BEGIN Document excerpt

Her name was Esther Arlene but everyone in her family called her Sister; even my grandparents called her Sister. Her nieces and nephews called her “Aunt Sister.”
I called her Mom, not Mommy, or Mama and certainly not Mother. She was just Mom. My mom.
She’s not here anymore but she’s everywhere; I see her, smell her, and hear her everywhere I go. Mom influenced me more than anyone or anything.
She wasn’t perfect, though.
It’s almost Mother’s Day and I just said my Mom wasn’t perfect. Shame on me. Bad girl. Go to your room, Sue.
Sigh. I got sent to my room a lot. So. Not. Fair.
I didn’t know it then but Mom had a lot of ‘not fair’ to deal with in her life.
It’s a pivotal moment in life when you realize that your Mom isn’t perfect. When you grasp that underneath it all she is struggling with disappointment. Just like you.
I’m a lot like her. Not perfect. My problem is that I want people to think I’m perfect. And I want them to be perfect, too. It’s a perfect storm.
I miss talking to her about this kind of stuff. Miss her laugh and how she could make me laugh, even on my worst days; I’d call her up to complain about something and in a matter of minutes, we’d both be laughing hysterically. I rang up some hefty long distance telephone bills, complaining and laughing with my Mom. It was worth every penny.

END Document excerpt
BEGIN Provided records

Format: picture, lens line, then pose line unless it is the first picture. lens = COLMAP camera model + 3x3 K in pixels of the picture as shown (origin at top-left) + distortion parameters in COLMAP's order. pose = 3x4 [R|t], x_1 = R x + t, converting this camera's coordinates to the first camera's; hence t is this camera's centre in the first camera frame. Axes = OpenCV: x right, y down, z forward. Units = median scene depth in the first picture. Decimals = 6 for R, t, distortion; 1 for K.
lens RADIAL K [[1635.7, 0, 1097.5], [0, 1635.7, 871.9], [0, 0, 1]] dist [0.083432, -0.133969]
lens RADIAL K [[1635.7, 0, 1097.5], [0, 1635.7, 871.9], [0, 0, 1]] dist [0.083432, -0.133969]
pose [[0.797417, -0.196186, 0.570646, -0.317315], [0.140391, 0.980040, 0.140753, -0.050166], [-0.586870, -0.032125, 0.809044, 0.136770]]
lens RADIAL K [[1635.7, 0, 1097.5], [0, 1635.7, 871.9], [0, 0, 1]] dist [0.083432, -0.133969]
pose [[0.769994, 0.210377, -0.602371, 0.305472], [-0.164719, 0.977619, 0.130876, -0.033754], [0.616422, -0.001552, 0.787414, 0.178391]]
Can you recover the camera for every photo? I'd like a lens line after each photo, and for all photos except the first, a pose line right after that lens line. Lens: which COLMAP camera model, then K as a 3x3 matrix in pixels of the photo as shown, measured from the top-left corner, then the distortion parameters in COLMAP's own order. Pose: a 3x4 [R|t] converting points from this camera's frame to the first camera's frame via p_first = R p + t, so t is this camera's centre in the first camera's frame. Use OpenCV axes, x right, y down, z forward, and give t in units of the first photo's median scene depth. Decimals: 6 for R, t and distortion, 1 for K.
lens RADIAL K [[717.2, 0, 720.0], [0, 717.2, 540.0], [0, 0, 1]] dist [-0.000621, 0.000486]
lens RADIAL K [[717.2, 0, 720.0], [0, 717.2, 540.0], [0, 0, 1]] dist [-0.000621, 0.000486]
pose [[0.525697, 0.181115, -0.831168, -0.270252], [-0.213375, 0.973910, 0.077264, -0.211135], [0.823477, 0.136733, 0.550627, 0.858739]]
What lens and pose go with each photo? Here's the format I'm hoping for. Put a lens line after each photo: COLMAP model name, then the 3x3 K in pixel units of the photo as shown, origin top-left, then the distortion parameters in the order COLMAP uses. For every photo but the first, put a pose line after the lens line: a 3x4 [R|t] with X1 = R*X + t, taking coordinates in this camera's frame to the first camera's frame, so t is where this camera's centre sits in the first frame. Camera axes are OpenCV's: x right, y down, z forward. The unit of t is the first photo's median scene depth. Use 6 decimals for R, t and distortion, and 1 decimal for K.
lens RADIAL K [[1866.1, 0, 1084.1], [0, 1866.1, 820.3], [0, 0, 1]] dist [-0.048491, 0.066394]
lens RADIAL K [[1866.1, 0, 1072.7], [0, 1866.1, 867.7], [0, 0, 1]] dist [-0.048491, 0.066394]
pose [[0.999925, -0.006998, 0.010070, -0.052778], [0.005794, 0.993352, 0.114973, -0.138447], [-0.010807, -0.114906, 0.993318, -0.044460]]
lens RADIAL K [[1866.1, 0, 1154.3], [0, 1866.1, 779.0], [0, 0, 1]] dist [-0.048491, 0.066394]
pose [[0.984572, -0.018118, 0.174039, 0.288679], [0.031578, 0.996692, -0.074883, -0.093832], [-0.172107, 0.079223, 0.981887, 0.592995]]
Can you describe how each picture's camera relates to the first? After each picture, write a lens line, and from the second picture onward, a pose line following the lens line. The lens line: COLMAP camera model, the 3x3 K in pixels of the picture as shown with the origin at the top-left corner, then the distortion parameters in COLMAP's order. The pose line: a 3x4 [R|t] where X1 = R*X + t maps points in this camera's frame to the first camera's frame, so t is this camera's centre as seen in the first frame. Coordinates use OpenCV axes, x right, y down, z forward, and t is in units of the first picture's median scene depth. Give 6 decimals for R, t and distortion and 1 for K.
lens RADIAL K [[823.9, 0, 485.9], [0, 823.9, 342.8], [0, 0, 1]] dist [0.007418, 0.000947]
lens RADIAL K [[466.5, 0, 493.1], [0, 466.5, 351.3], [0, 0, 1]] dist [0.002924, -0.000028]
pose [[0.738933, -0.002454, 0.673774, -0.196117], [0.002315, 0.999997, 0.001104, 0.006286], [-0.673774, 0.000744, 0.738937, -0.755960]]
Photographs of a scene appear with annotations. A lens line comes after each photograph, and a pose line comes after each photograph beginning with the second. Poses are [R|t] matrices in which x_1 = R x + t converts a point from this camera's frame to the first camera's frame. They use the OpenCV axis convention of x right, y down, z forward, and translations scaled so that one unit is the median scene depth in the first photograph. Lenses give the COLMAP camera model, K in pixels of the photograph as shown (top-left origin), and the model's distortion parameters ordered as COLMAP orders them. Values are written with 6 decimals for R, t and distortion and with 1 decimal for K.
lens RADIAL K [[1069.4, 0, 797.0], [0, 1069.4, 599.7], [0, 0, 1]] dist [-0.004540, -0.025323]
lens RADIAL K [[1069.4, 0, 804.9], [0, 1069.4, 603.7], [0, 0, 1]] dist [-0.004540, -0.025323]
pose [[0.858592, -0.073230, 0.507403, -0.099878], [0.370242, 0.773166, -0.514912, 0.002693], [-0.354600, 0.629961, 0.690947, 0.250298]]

END Provided records

**Your instructions:** Continue the essay about the writer's mother, starting after its last sentence. The lines have nothing to do with the text.

**Answer below:**
And I learned hospitality from her, though we never called it that, never thought about it at all, really, it was just the way we lived. I think Mom was the one who invented the concept of having an open door.
When my brother was in high school, his friends used to come to our house for lunch, even though they didn’t share the same lunch period as my brother. Mom worked, but left the door unlocked and the fridge was always stocked with cold cuts, pickles and cheese for sandwiches. I can’t even fathom how she afforded to feed extra teenaged boys on my dad’s schoolteacher salary.
We frequently had last minute guests for dinner. I remember begging her to let my friend stay to eat supper with us. “Please Mom, pleeease?!” Of course, I asked her right in front of said friend, so she always said yes and somehow managed to stretch the food to feed one more hungry kid. My friends loved her.
It occurs to me as I write this that maybe she was hungry, too; hungry to recreate her childhood experience at the table. She was one of eight children, so dinnertime was quite a gathering, and there was always room for one more.
Mom was a good cook, but it wasn’t until I had a family of my own to feed that I realized she didn’t actually like to cook; more than that, she resented it. Being the first girl in a family of ten, (hence, the nickname “Sister”) she started cooking as soon as she could reach the stove. But what she really wanted was to be out working in the fields with her Daddy and her brothers.
She outlived all but one of her brothers and that about killed her. Really, she was never the same after they passed and it was their names she called out in her final hours.
One time when I was a young mother she told me that when you became a mother you would always be thinking about your children; even when they were grown up there would never, ever be a single moment that they weren’t in the back of your mind.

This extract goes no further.